If you have generated a vector of trial IDs that you are interested in (see 'Indexing trial types', above), you can use this vector to index directly into the first dimension of the 3D matrix (i.e., eta.alignedResps{1}(whichTrials, :, :)
)
Examples:
- To extract the stimulus-aligned activity trace of Cell 40 on trial 10, call
eta.alignedResps{1}(10, :, 40)
- To extract Cell 40's stimulus-aligned activity trace on a subset of trials, call
eta.alignedResps{1}(whichTrials, :, 40)
wherewhichTrials
is a vector of trial IDs - To find the stimulus ETA for Cell 40 across all trials, call
mean(eta.alignedResps{1}(:, :, 40), 1)
- To extract a value for Cell 40's activity precisely at movement onset on trial 10, call
eta.alignedResps{2}(10, eventWindow == 0, 40)
- To extract an activity value from ALL cells precisely at movement onset on trial 10, call
eta.alignedResps{2}(10, eventWindow == 0, :)
Stimulus contrast is expressed on a scale of 0–1, and is signed to denote the screen it appeared on.

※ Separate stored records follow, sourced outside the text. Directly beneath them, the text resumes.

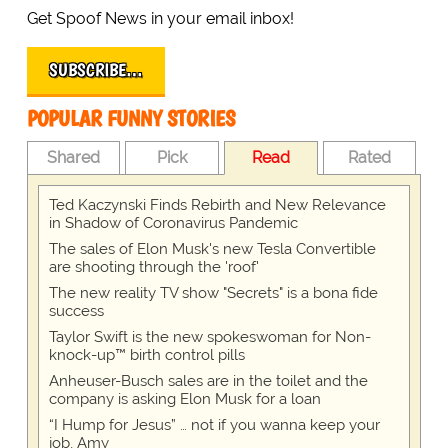
Get Spoof News in your email inbox!
SUBSCRIBE…
POPULAR FUNNY STORIES
Shared
Pick
Read
Rated
Ted Kaczynski Finds Rebirth and New Relevance
in Shadow of Coronavirus Pandemic
The sales of Elon Musk's new Tesla Convertible
are shooting through the 'roof'
The new reality TV show "Secrets" is a bona fide
success
Taylor Swift is the new spokeswoman for Non-
knock-up™ birth control pills
Anheuser-Busch sales are in the toilet and the
company is asking Elon Musk for a loan
“I Hump for Jesus” … not if you wanna keep your
job, Amy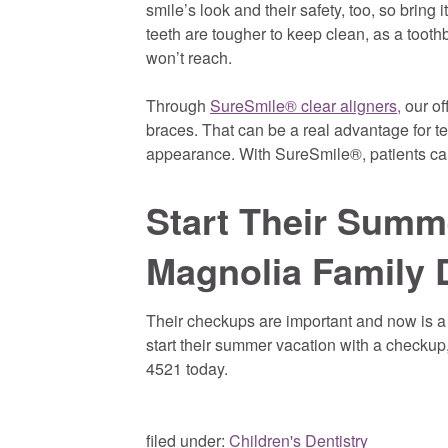
smile’s look and their safety, too, so bring
teeth are tougher to keep clean, as a toot
won’t reach.
Through
SureSmile® clear aligners,
our of
braces. That can be a real advantage for te
appearance. With SureSmile®, patients can s
Start Their Summ
Magnolia Family 
Their checkups are important and now is a g
start their summer vacation with a checkup,
4521 today.
filed under:
Children's Dentistry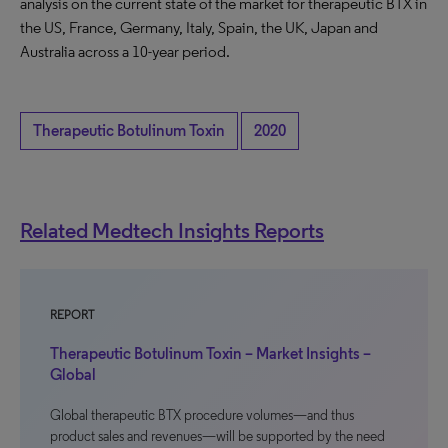
analysis on the current state of the market for therapeutic BTX in
the US, France, Germany, Italy, Spain, the UK, Japan and
Australia across a 10-year period.
Therapeutic Botulinum Toxin
2020
Related Medtech Insights Reports
REPORT
Therapeutic Botulinum Toxin – Market Insights –
Global
Global therapeutic BTX procedure volumes—and thus
product sales and revenues—will be supported by the need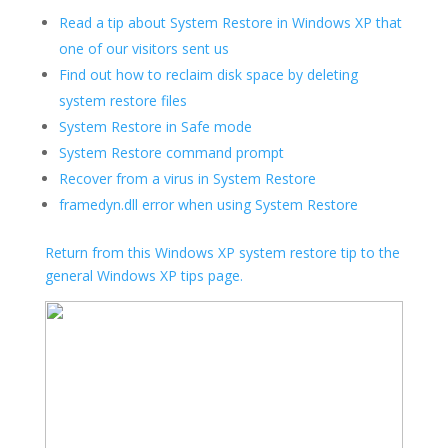
Read a tip about System Restore in Windows XP that
one of our visitors sent us
Find out how to reclaim disk space by deleting
system restore files
System Restore in Safe mode
System Restore command prompt
Recover from a virus in System Restore
framedyn.dll error when using System Restore
Return from this Windows XP system restore tip to the
general Windows XP tips page.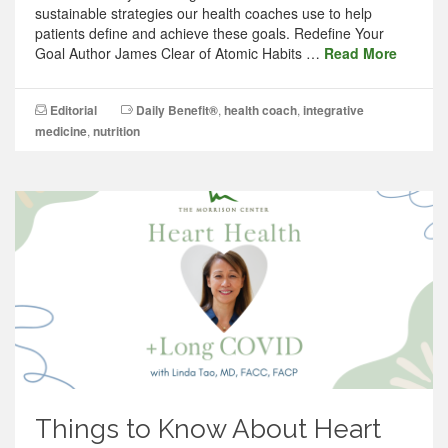
sustainable strategies our health coaches use to help
patients define and achieve these goals. Redefine Your
Goal Author James Clear of Atomic Habits …
Read More
Editorial
Daily Benefit®
,
health coach
,
integrative
medicine
,
nutrition
Things to Know About Heart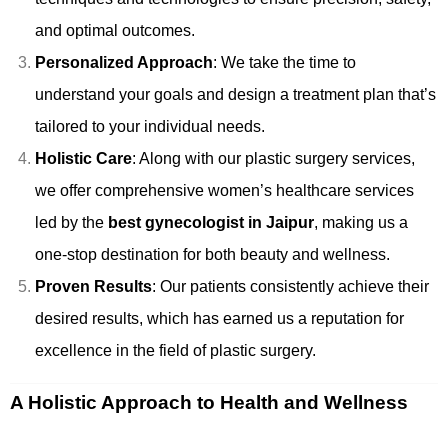
and optimal outcomes.
Personalized Approach
: We take the time to
understand your goals and design a treatment plan that’s
tailored to your individual needs.
Holistic Care
: Along with our plastic surgery services,
we offer comprehensive women’s healthcare services
led by the
best gynecologist in Jaipur
, making us a
one-stop destination for both beauty and wellness.
Proven Results
: Our patients consistently achieve their
desired results, which has earned us a reputation for
excellence in the field of plastic surgery.
A Holistic Approach to Health and Wellness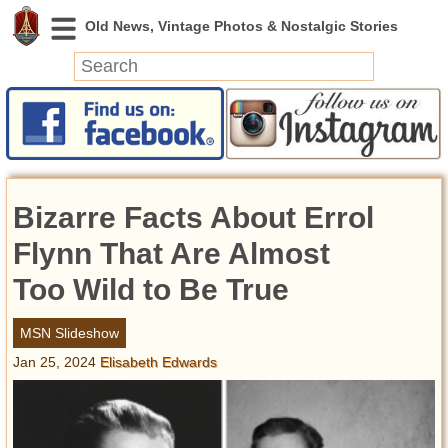
News
Featured
Photos
Bizarre Facts About Errol
Videos
Today in History
Flynn That Are Almost
Discovery
Too Wild to Be True
Abandoned Spaces
MSN Slideshow
Archeology
Jan 25, 2024
Elisabeth Edwards
Battlefields
Geography
Strangeness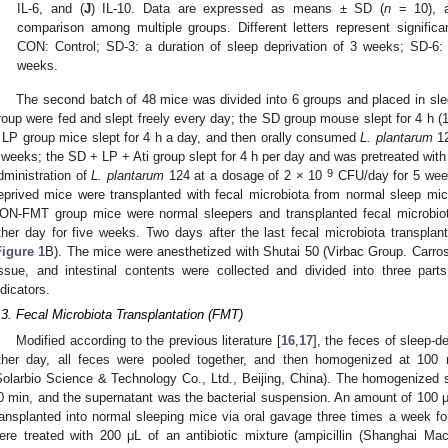
IL-6, and (
J
) IL-10. Data are expressed as means ± SD (
n
= 10), 
comparison among multiple groups. Different letters represent significan
CON: Control; SD-3: a duration of sleep deprivation of 3 weeks; SD-6: 
weeks.
The second batch of 48 mice was divided into 6 groups and placed in sl
roup were fed and slept freely every day; the SD group mouse slept for 4 h (
 LP group mice slept for 4 h a day, and then orally consumed
L. plantarum
12
 weeks; the SD + LP + Ati group slept for 4 h per day and was pretreated with 
9
dministration of
L. plantarum
124 at a dosage of 2 × 10
CFU/day for 5 week
eprived mice were transplanted with fecal microbiota from normal sleep mi
ON-FMT group mice were normal sleepers and transplanted fecal microbiot
ther day for five weeks. Two days after the last fecal microbiota transplan
Figure 1
B). The mice were anesthetized with Shutai 50 (Virbac Group. Carro
issue, and intestinal contents were collected and divided into three part
ndicators.
.3. Fecal Microbiota Transplantation (FMT)
Modified according to the previous literature [
16
,
17
], the feces of sleep-
ther day, all feces were pooled together, and then homogenized at 100
Solarbio Science & Technology Co., Ltd., Beijing, China). The homogenized s
0 min, and the supernatant was the bacterial suspension. An amount of 100 μ
ransplanted into normal sleeping mice via oral gavage three times a week f
ere treated with 200 μL of an antibiotic mixture (ampicillin (Shanghai Ma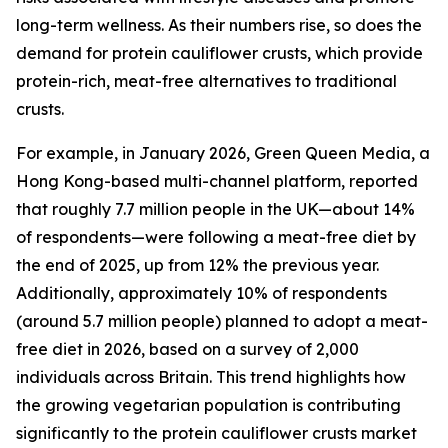
long-term wellness. As their numbers rise, so does the
demand for protein cauliflower crusts, which provide
protein-rich, meat-free alternatives to traditional
crusts.
For example, in January 2026, Green Queen Media, a
Hong Kong-based multi-channel platform, reported
that roughly 7.7 million people in the UK—about 14%
of respondents—were following a meat-free diet by
the end of 2025, up from 12% the previous year.
Additionally, approximately 10% of respondents
(around 5.7 million people) planned to adopt a meat-
free diet in 2026, based on a survey of 2,000
individuals across Britain. This trend highlights how
the growing vegetarian population is contributing
significantly to the protein cauliflower crusts market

Left = negative; right = positive.
Animal choices are either -1 ('chose left') or +1 ('chose right').'Chose left' means that the mouse reported a stimulus on the left by turning the wheel CW. 'Chose right' means the mouse reported a stimulus on the right by turning the wheel CCW.
This describes the task's block structure, reporting whether high-volume rewards for correct choices were delivered on the left (-1) or the right (+1).
These are wheel directions, determined from the perspective of the mouse. CW is the wheel action that moves a stimulus to the right; CCW is the wheen action that moves a stimulus to the left. These designations can be used independently of correct/incorrect. CW turns increase the rotary encoder value; CCW turns decrease the rotary encoder value (raw encoder values aren't used much but it's good to bear in mind).
- Green vs orange: This color pair is used to compare blocks of high-value left choices (green) to blocks of high-value right choices (orange).
- Blue vs red: This color pair is used to compare stimulus position or brain hemisphere. Blue means left (or contralateral); red means right (or ipsilateral).
- Green vs brown: This color pair is used to denote correct (green) versus incorrect (brown) trial outcomes.